喜多川歌麿は、女性の表情や仕草をつぶさに研究し、女性の内面からにじみ出る性格や個性、喜怒哀楽を浮世絵で表現しようとしました。

仕草やポーズで女性を10タイプに分けた喜多川歌麿の美人画シリーズ「婦女人相十品」や「婦人相学十躰」には、この特徴がよく現れています。

江戸の流行を反映したファッション性

喜多川歌麿「丁子屋内 唐琴」「丁子屋内折はへ」
喜多川歌麿「丁子屋内 唐琴」「丁子屋内折はへ」

喜多川歌麿の浮世絵には、美しい着物を着こなす女性たちがたくさん登場し、当時の江戸の女性たちの話題をさらいました。

写真がない江戸時代、最新の着物の柄や着こなしが見られる喜多川歌麿の浮世絵は、今でいうファッション雑誌的な役割も果たしていました。

美人をより引き立てる表現技法

喜多川歌麿「汗を拭く女」
喜多川歌麿「汗を拭く女」

喜多川歌麿は、浮世絵にさまざまな技法を取り入れました。

喜多川歌麿は、色を塗っていない彫木を紙にこすりつけて陰影をつける空摺や、雲母粉を顔料に混ぜて(またたは濡れた顔料に振りかけて)画面をキラキラと光らせる雲母摺(きらずり)を用いることで、繊細な着物の柄の表現やモデルを引き立たせる背景を作り出しました。

喜多川歌麿に対する評価と影響力

喜多川歌麿の日本国内での評価

喜多川歌麿「深川の雪」岡田美術館蔵
喜多川歌麿「深川の雪」岡田美術館蔵

喜多川歌麿の浮世絵の芸術性は、江戸時代から高く評価されており、多くの弟子を抱えていました。
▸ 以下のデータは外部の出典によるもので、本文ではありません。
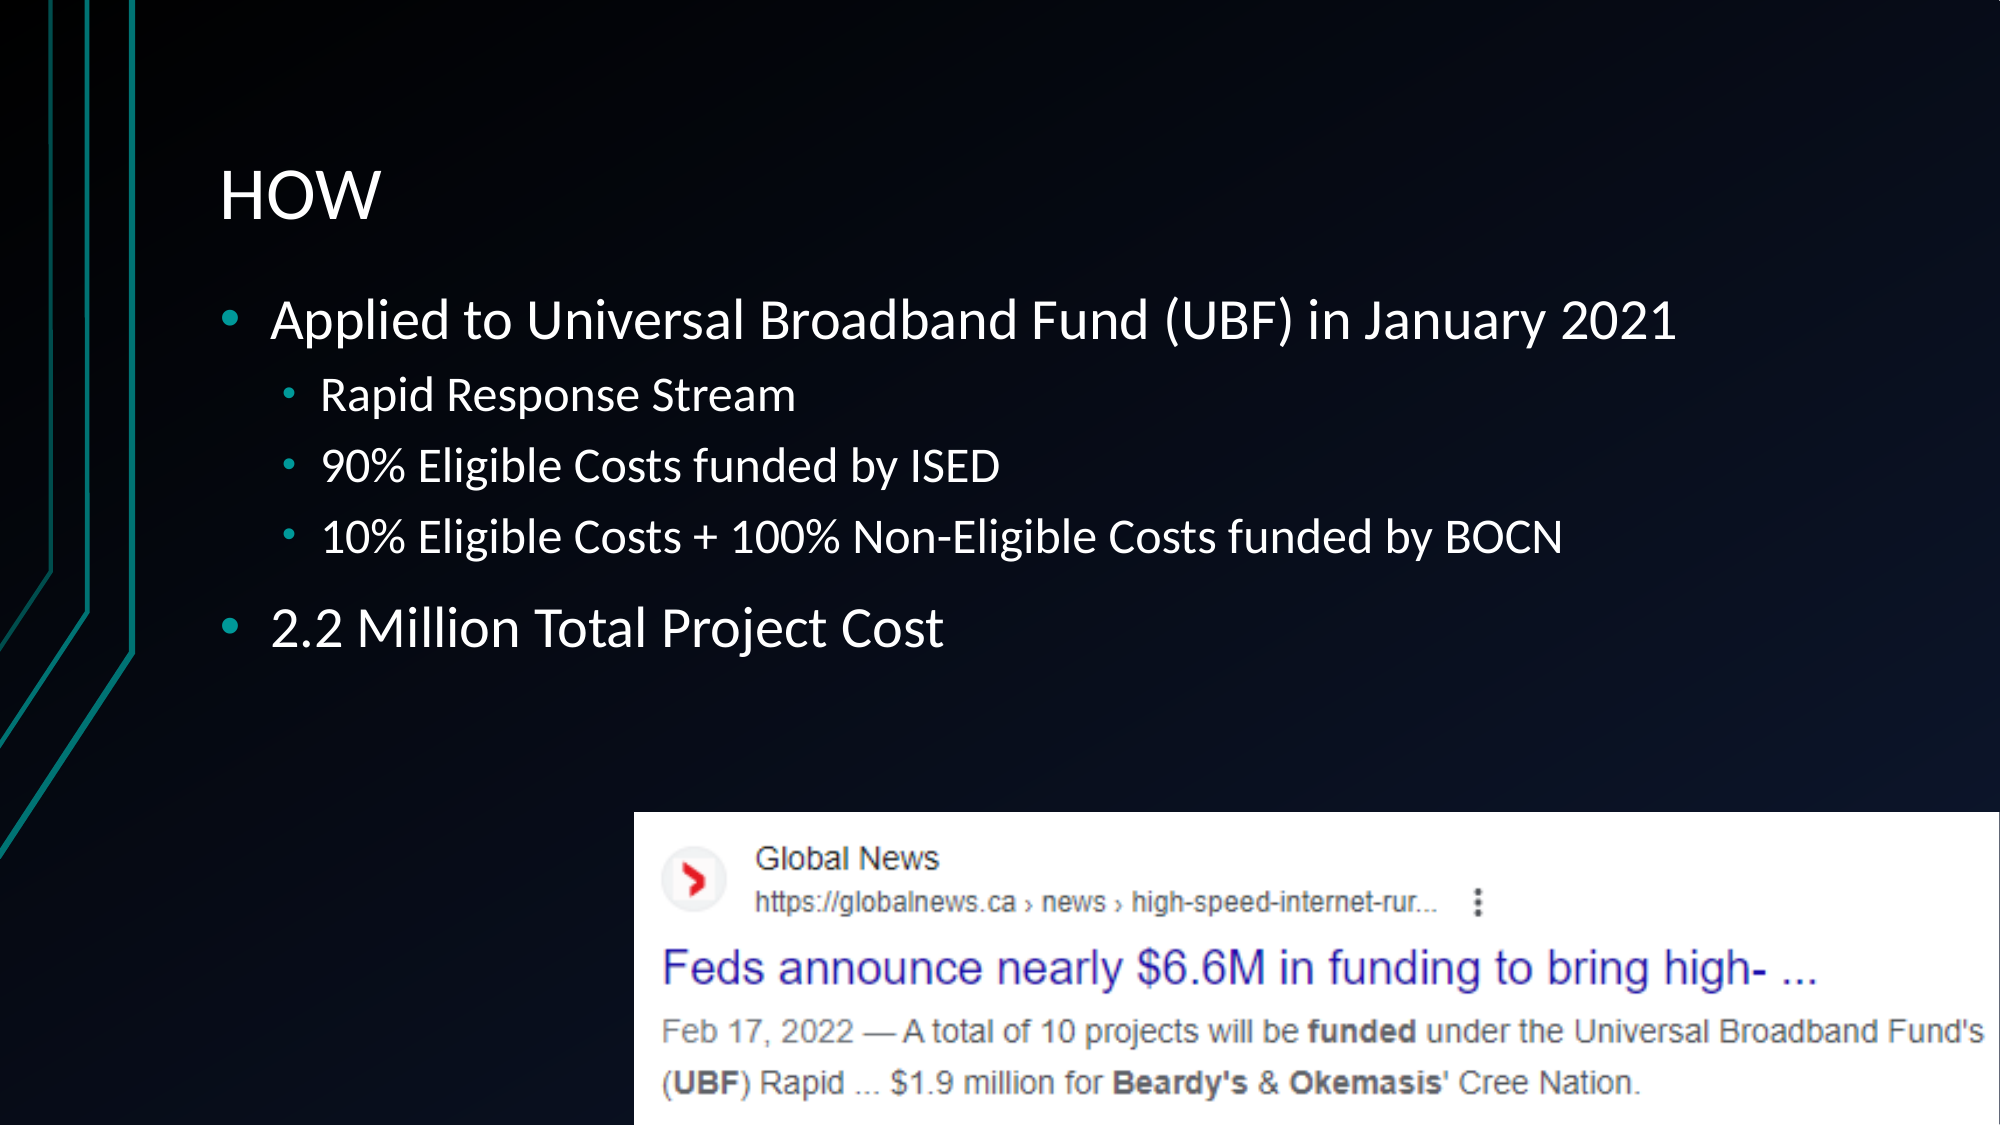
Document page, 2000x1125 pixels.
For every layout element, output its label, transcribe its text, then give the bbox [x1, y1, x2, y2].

list Applied to Universal Broadband Fund (UBF) in January 2021 Rapid Response Stream 90% Eligible Costs funded by ISED 10% Eligible Costs + 100% Non-Eligible Costs funded by BOCN 2.2 Million Total Project Cost [199, 279, 1900, 1012]
picture [633, 812, 2000, 1125]
title HOW [199, 45, 1900, 246]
残念ながら弟子のなかから喜多川歌麿ほど大物になる人物は現れませんでしたが、喜多川歌麿の技術は弟子たちによって引き継がれていきました。

日本を代表する浮世絵師のひとりに挙げられる喜多川歌麿は、現代においても高く評価されています。芸術性の高い喜多川歌麿の浮世絵は、多くの美術館がコレクションに加えており、日本国内の太田記念美術館や岡田美術館、MOA美術館には喜多川歌麿の肉筆画も収蔵されています。

喜多川歌麿の海外での評価

喜多川歌麿「三味線を弾く美人図」ボストン美術館蔵
喜多川歌麿「三味線を弾く美人図」ボストン美術館蔵

喜多川歌麿の浮世絵は、葛飾北斎や歌川広重の浮世絵と並び、海外でも高く評価されています。

フランスの作家・美術評論家であるエドモン・ド・ゴンクールは、喜多川歌麿を葛飾北斎と並ぶ天才浮世絵師として評価しており、1891年には歌麿を研究した本も出版しています。エドモンの書籍はフランスの日本ブームであるジャポニスムの先駆けともいえるものでした。
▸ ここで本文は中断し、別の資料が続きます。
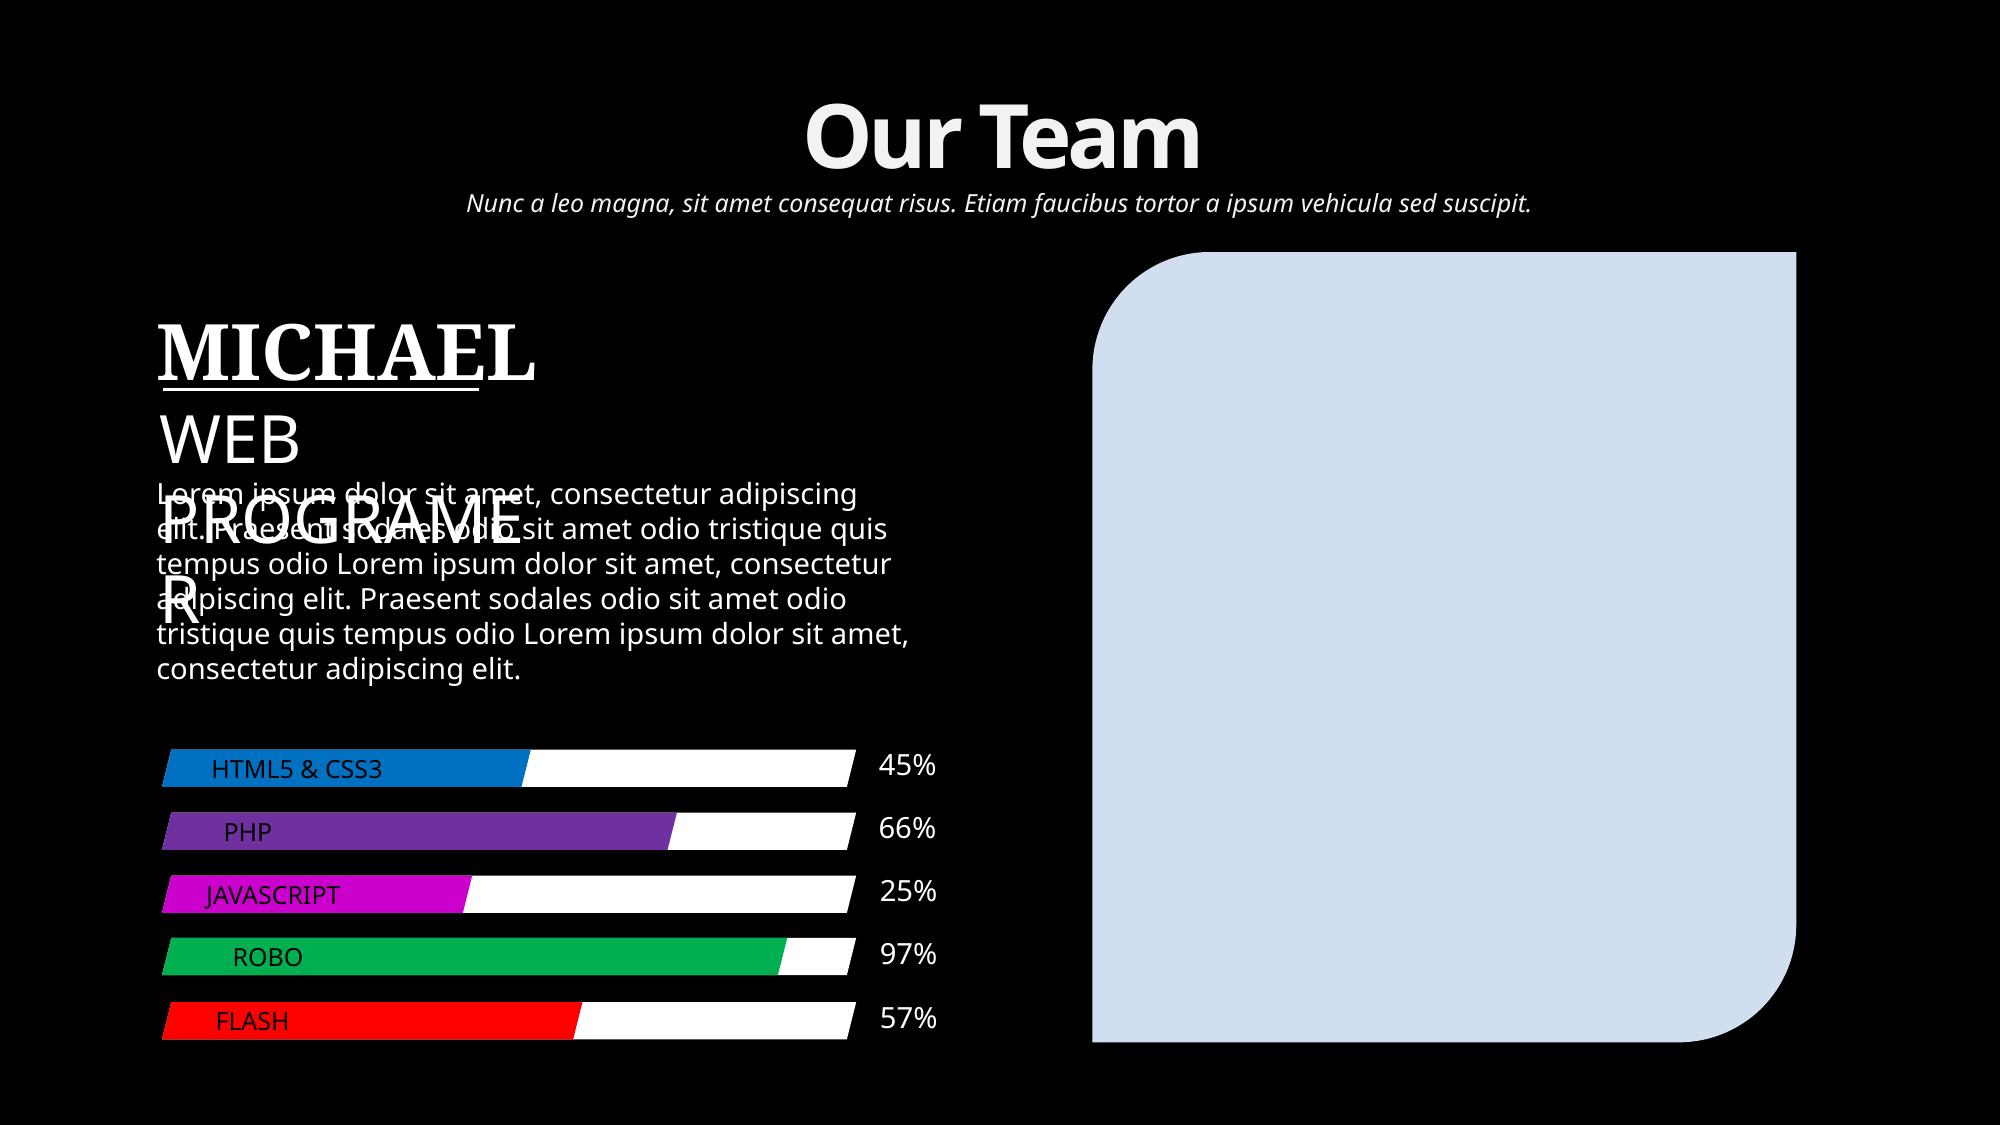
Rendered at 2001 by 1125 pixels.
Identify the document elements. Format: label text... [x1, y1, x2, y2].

text_box [669, 811, 858, 852]
text_box 45% [863, 739, 952, 789]
text_box 97% [864, 927, 953, 978]
text_box ROBO [160, 936, 789, 977]
text_box [523, 748, 858, 788]
text_box [779, 936, 858, 977]
text_box Nunc a leo magna, sit amet consequat risus. Etiam faucibus tortor a ipsum vehicula sed suscipit. [123, 182, 1884, 223]
text_box HTML5 & CSS3 [160, 748, 533, 788]
text_box JAVASCRIPT [160, 874, 474, 914]
text_box Our Team [792, 74, 1215, 182]
text_box MICHAEL [141, 294, 756, 403]
text_box 25% [864, 865, 953, 915]
text_box Lorem ipsum dolor sit amet, consectetur adipiscing elit. Praesent sodales odio sit amet odio tristique quis tempus odio Lorem ipsum dolor sit amet, consectetur adipiscing elit. Praesent sodales odio sit amet odio tristique quis tempus odio Lorem ipsum dolor sit amet, consectetur adipiscing elit. [141, 467, 926, 693]
text_box [575, 1001, 858, 1041]
text_box 57% [864, 991, 953, 1042]
text_box PHP [160, 811, 679, 852]
text_box FLASH [160, 1001, 584, 1041]
text_box [464, 874, 858, 914]
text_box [1092, 252, 1798, 1043]
text_box 66% [863, 802, 951, 852]
text_box WEB PROGRAMER [145, 389, 565, 644]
喜多川歌麿の浮世絵をコレクションしているコレクターとしては、アメリカの大富豪スポルディング兄弟が有名です。6500点にも及ぶスポルディング兄弟の浮世絵コレクションのうち、喜多川歌麿の作品は400点弱あまり。浮世絵の劣化を防ぐため、ボストン美術館に収蔵されているスポルディング・コレクションは門外不出となっています。

喜多川歌麿のライバル

鳥文斎栄之と鈴木春信の浮世絵
鳥文斎栄之と鈴木春信の浮世絵

喜多川歌麿のライバルとしては、美人画を得意とした鳥文斎栄之が挙げられます。

鳥文斎栄之は旗本出身という異色の浮世絵師で、喜多川歌麿と年が近く、同時期に美人画で活躍しました。鳥文斎栄之の浮世絵は、大首絵で売れた喜多川歌麿とは対照的に、細身で背が高い女性の全身像を描いた作品が多いのが特徴です。
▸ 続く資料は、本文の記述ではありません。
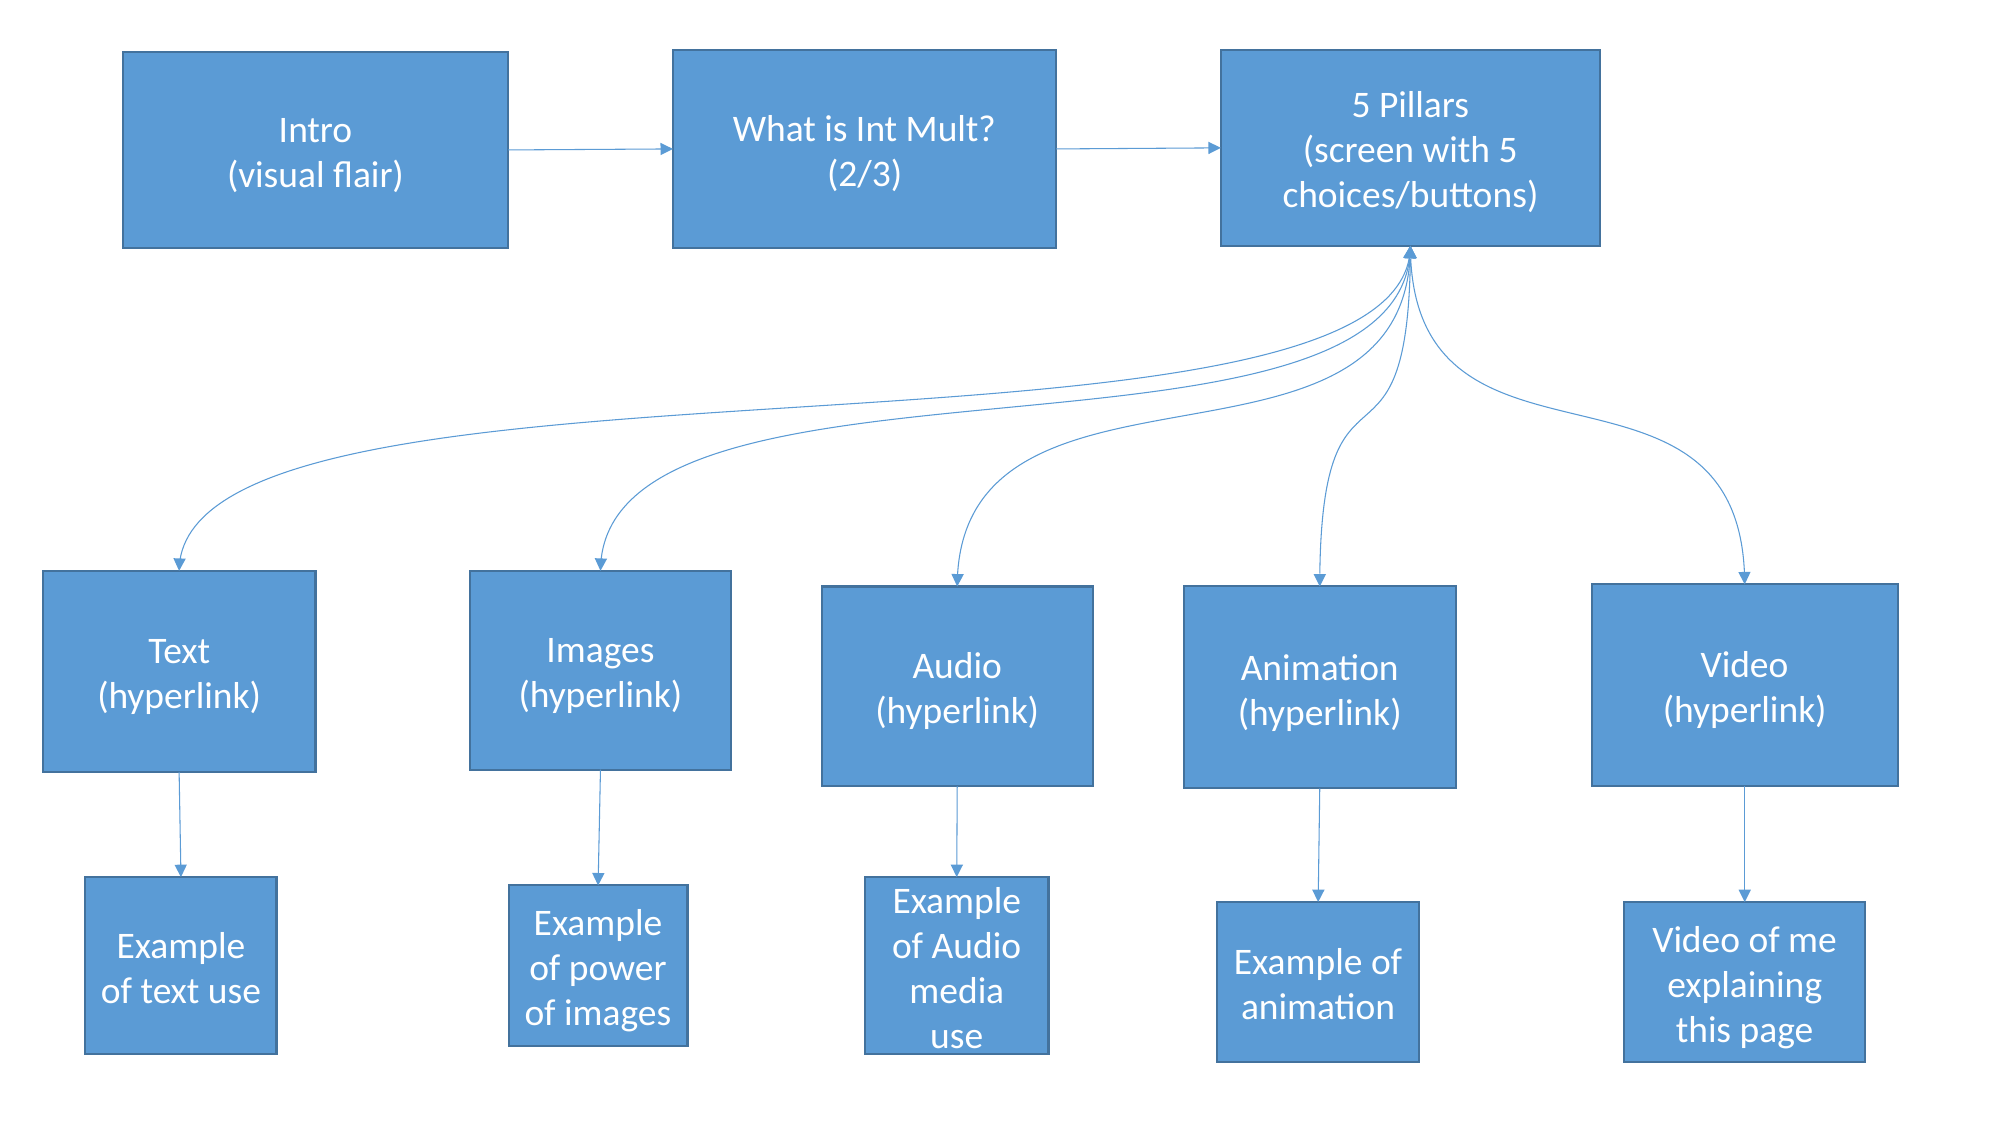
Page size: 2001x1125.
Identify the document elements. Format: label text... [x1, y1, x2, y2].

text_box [842, 3, 1168, 814]
text_box Images (hyperlink) [469, 570, 632, 771]
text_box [1408, 247, 1747, 583]
text_box Example of power of images [508, 884, 689, 1047]
text_box 5 Pillars (screen with 5 choices/buttons) [1220, 49, 1601, 247]
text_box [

また喜多川歌麿を語る際に、よく引き合いに出されるのが鈴木春信です。

錦絵の誕生に貢献した鈴木春信は、美人画で人気を博しました。鈴木春信の浮世絵には、中国絵画の影響を思わせる小柄な女性が多く登場します。

喜多川歌麿の紹介まとめ

江戸時代に浮世絵の美人画で独自のスタイルを確立した浮世絵師・喜多川歌麿。喜多川歌麿は、女性の優雅で品のある美しさはもちろん、内面の美しさや感情までも浮世絵で表現しようとしました。

喜多川歌麿が描きだす美人画のなかの町娘や遊女が着ている着物は、当時の文化を知る貴重な資料としても価値が高いものです。

社会派としても知られる喜多川歌麿の浮世絵は、女性の美しさはもちろん、江戸時代の風俗や文化、女性としての生き方をも、現代の私たちに教えてくれています。